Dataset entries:
= = = = =

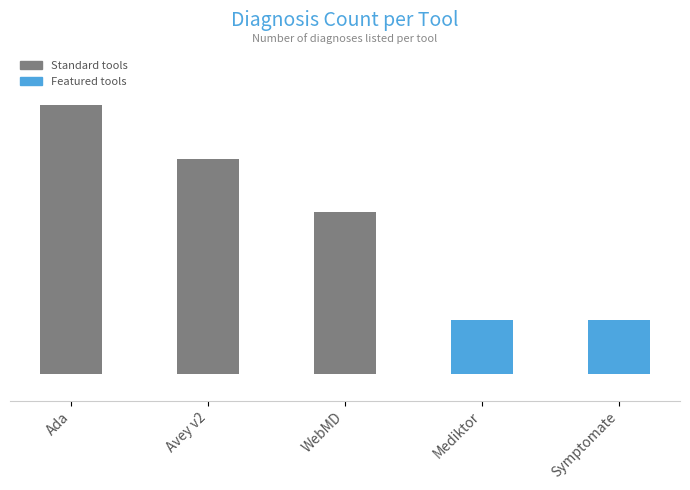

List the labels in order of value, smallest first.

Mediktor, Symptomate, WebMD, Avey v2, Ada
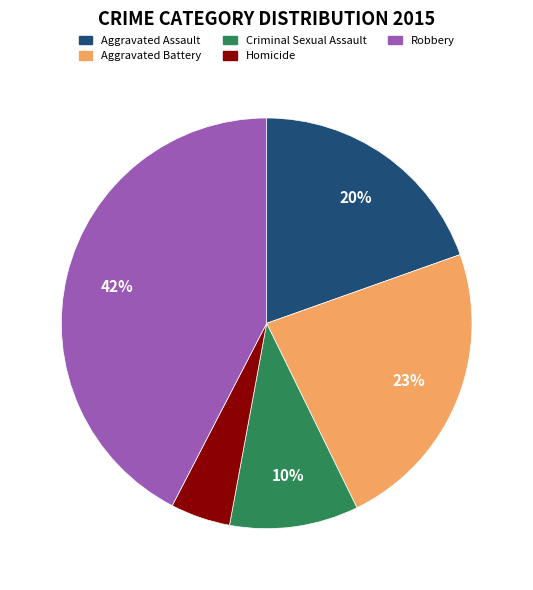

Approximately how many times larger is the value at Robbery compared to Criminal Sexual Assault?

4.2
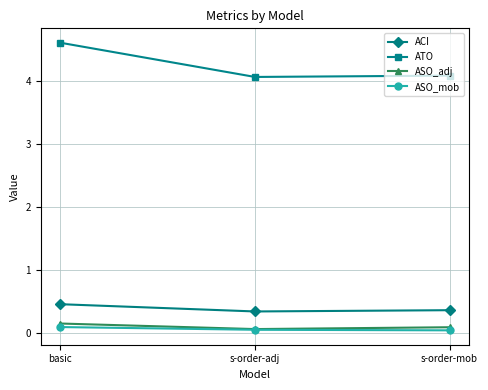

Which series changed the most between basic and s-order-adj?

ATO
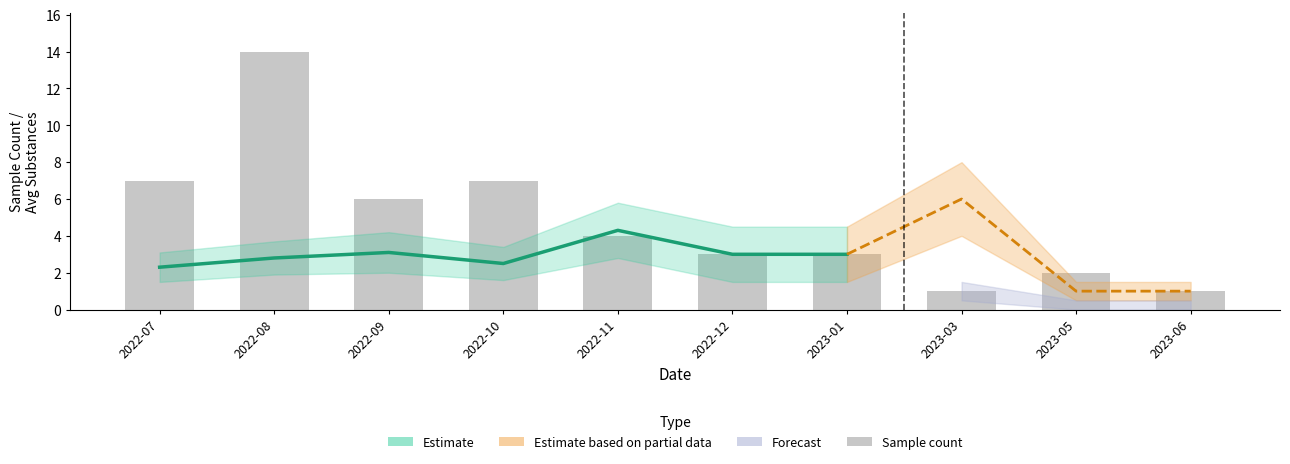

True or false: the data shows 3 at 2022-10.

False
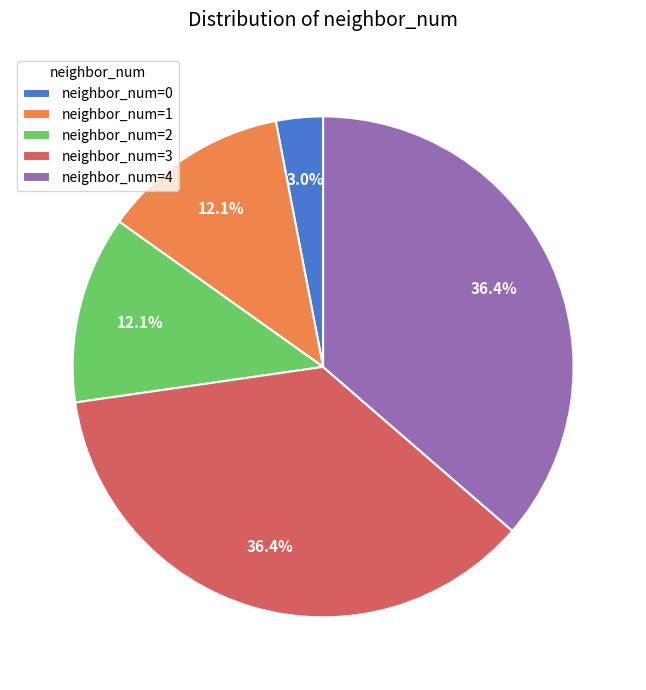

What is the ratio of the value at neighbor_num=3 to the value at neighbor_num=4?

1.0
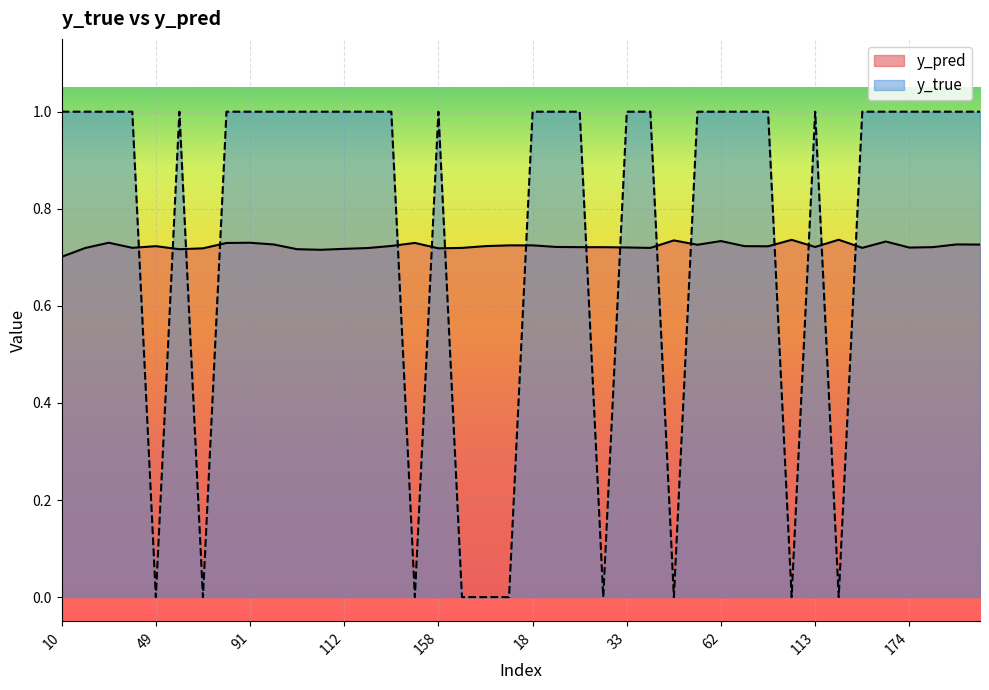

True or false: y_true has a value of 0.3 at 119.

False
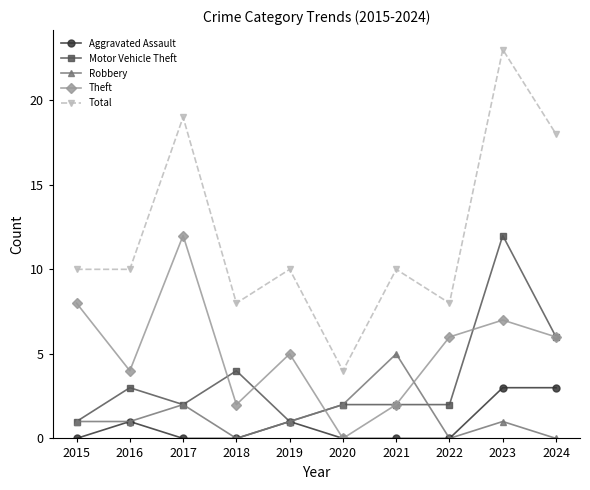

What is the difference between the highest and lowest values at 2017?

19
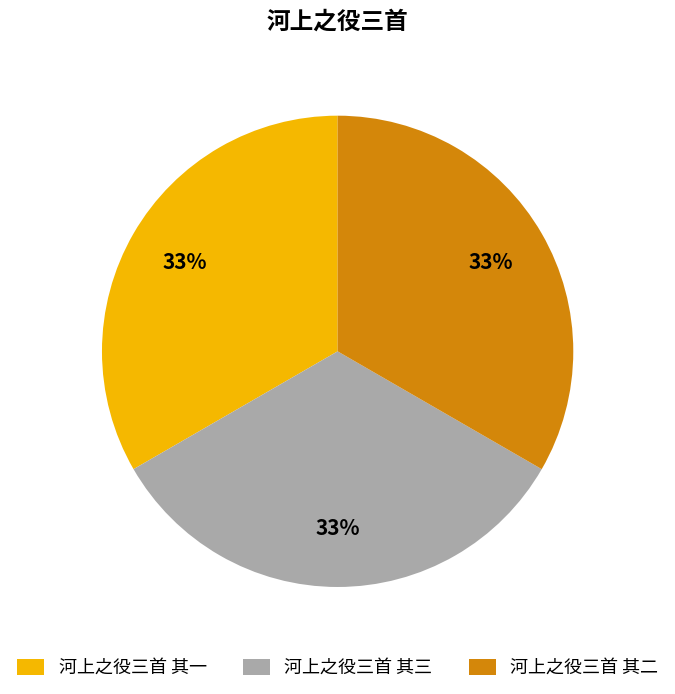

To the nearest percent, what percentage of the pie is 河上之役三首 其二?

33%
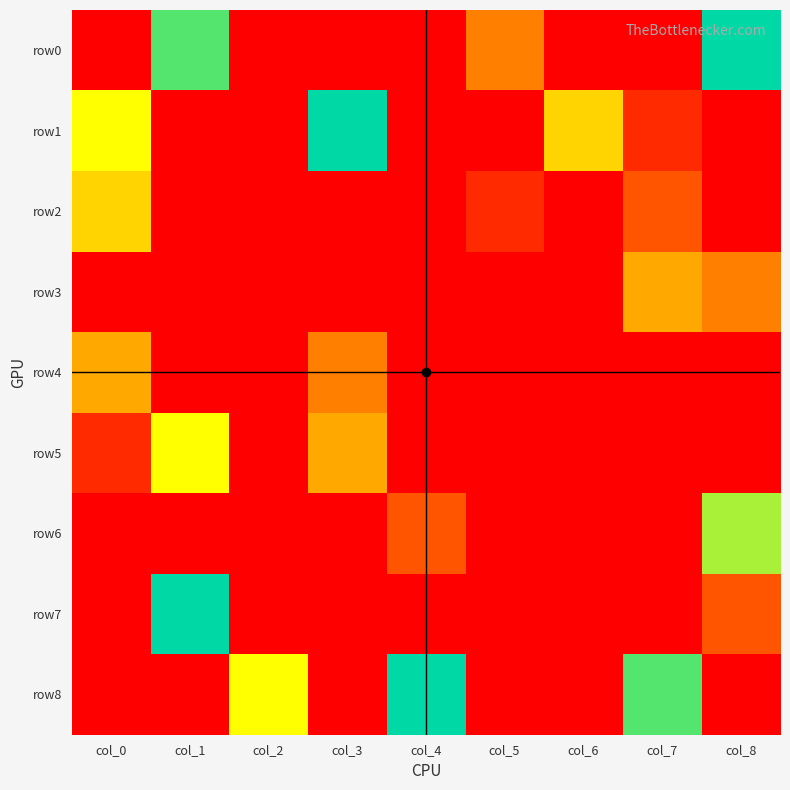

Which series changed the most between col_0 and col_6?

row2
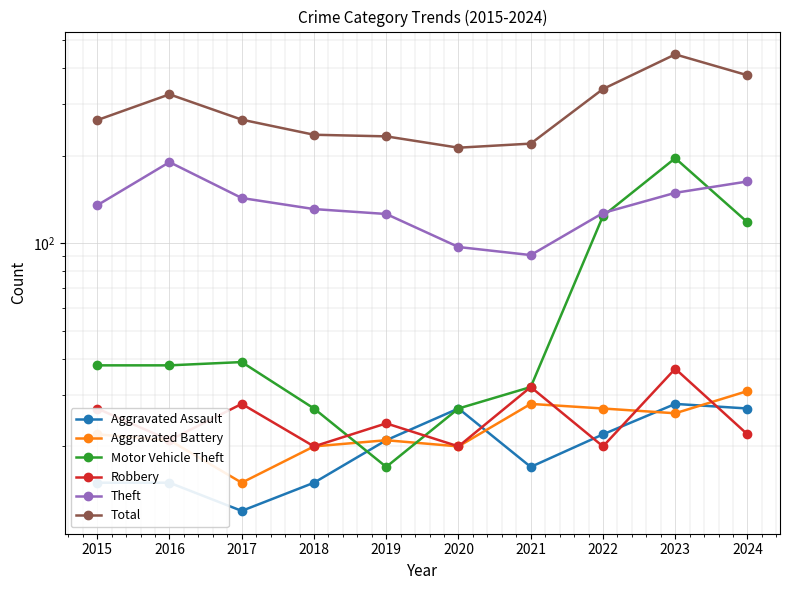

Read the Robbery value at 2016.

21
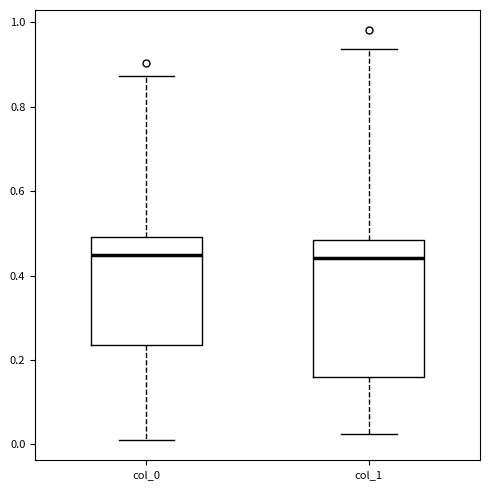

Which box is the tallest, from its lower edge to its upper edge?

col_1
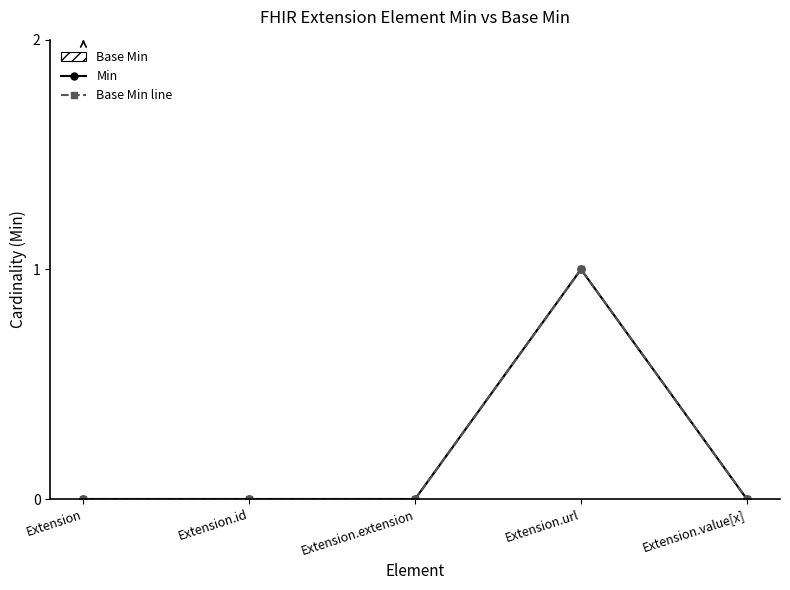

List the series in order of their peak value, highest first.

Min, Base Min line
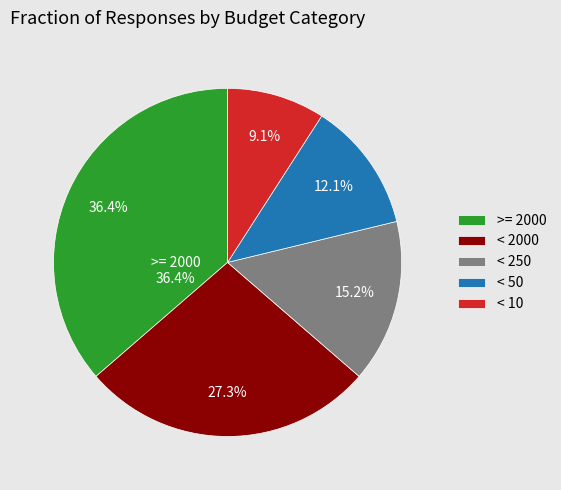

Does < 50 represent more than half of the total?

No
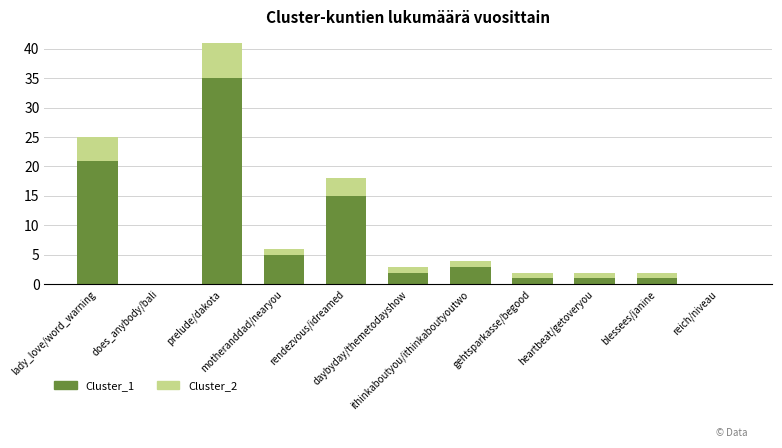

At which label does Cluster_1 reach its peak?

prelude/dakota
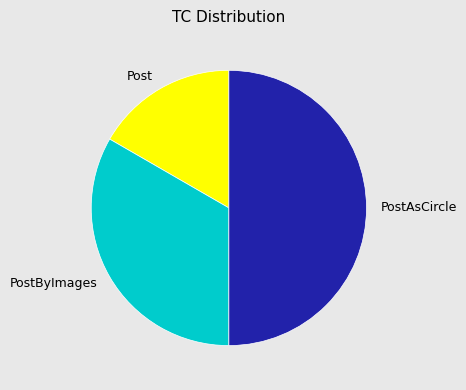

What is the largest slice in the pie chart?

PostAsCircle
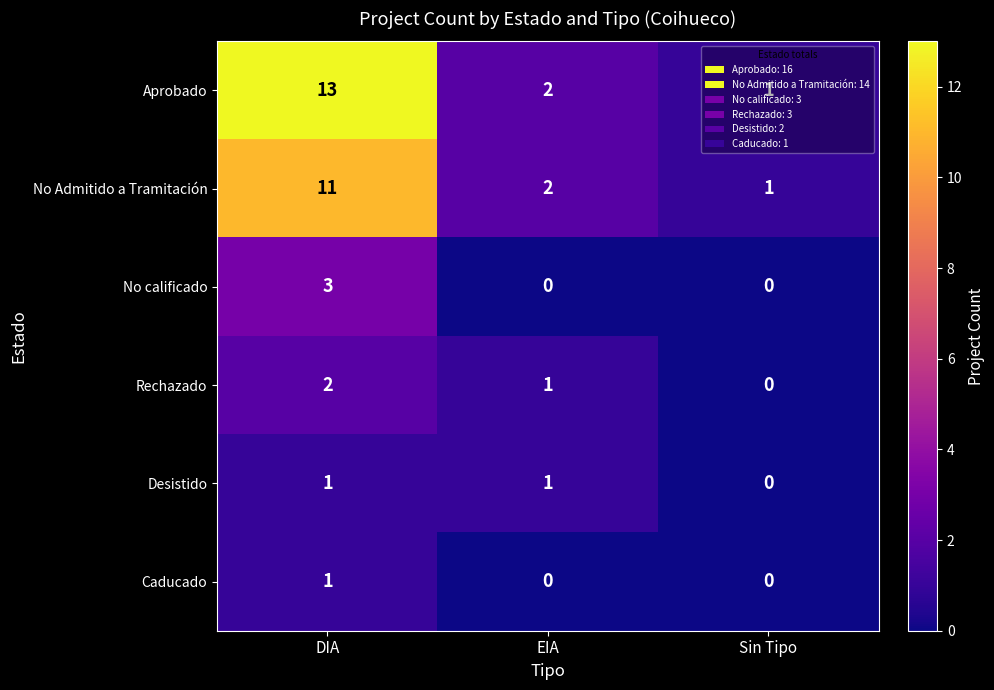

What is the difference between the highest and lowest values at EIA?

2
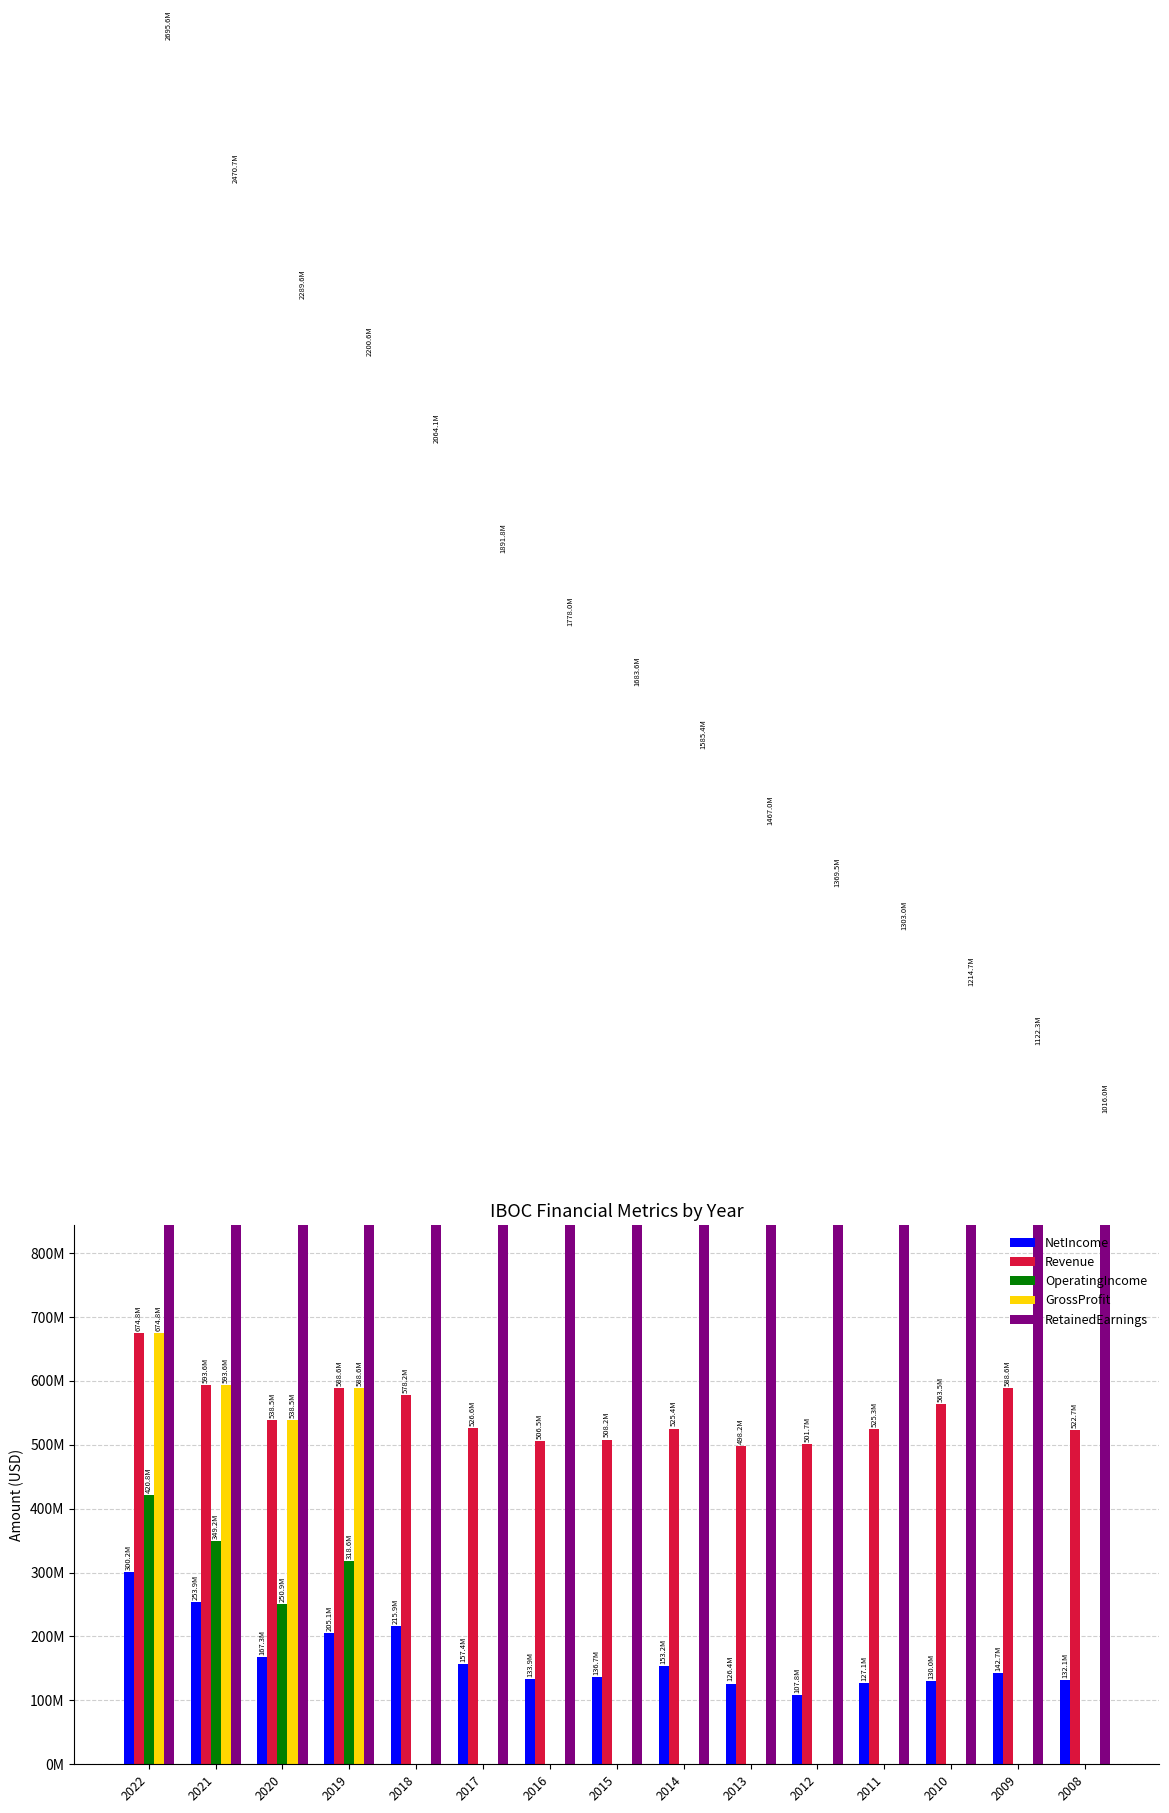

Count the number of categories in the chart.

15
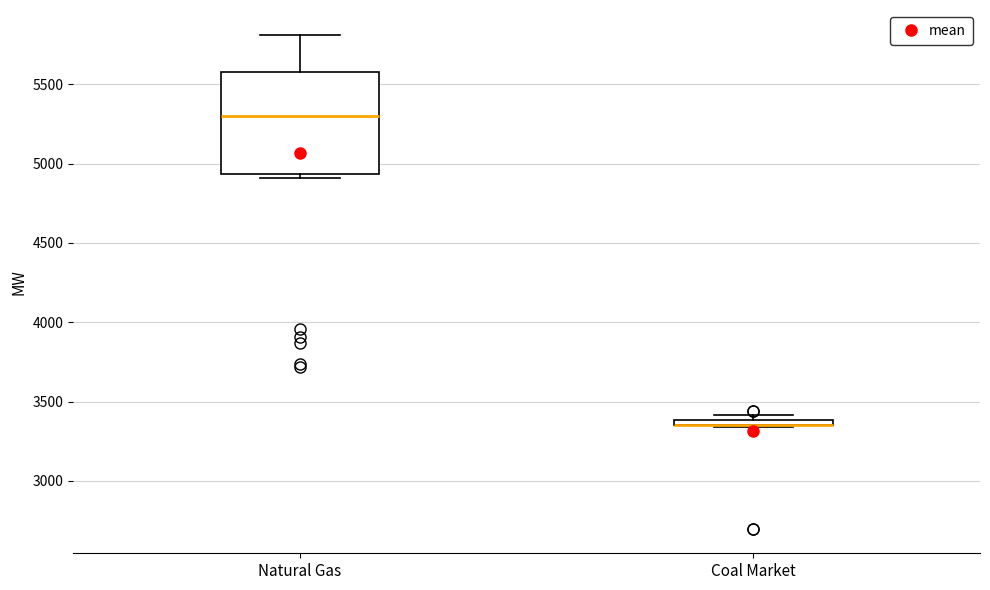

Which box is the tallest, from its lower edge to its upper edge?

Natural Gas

= = = = =

What the task asks:
Switch "tallest" to "longest" throughout all the items above and write them out again with nothing else altered. Leave the pictures out.

Answer to this exercise:
List the labels in order of value, smallest first.

Mediktor, Symptomate, WebMD, Avey v2, Ada

Approximately how many times larger is the value at Robbery compared to Criminal Sexual Assault?

4.2

Which series changed the most between basic and s-order-adj?

ATO

True or false: the data shows 3 at 2022-10.

False

What is the ratio of the value at neighbor_num=3 to the value at neighbor_num=4?

1.0

True or false: y_true has a value of 0.3 at 119.

False

What is the difference between the highest and lowest values at 2017?

19

To the nearest percent, what percentage of the pie is 河上之役三首 其二?

33%

Which series changed the most between col_0 and col_6?

row2

Read the Robbery value at 2016.

21

Which box is the longest, from its lower edge to its upper edge?

col_1

List the series in order of their peak value, highest first.

Min, Base Min line

Does < 50 represent more than half of the total?

No

At which label does Cluster_1 reach its peak?

prelude/dakota

What is the largest slice in the pie chart?

PostAsCircle

What is the difference between the highest and lowest values at EIA?

2

Count the number of categories in the chart.

15

Which box is the longest, from its lower edge to its upper edge?

Natural Gas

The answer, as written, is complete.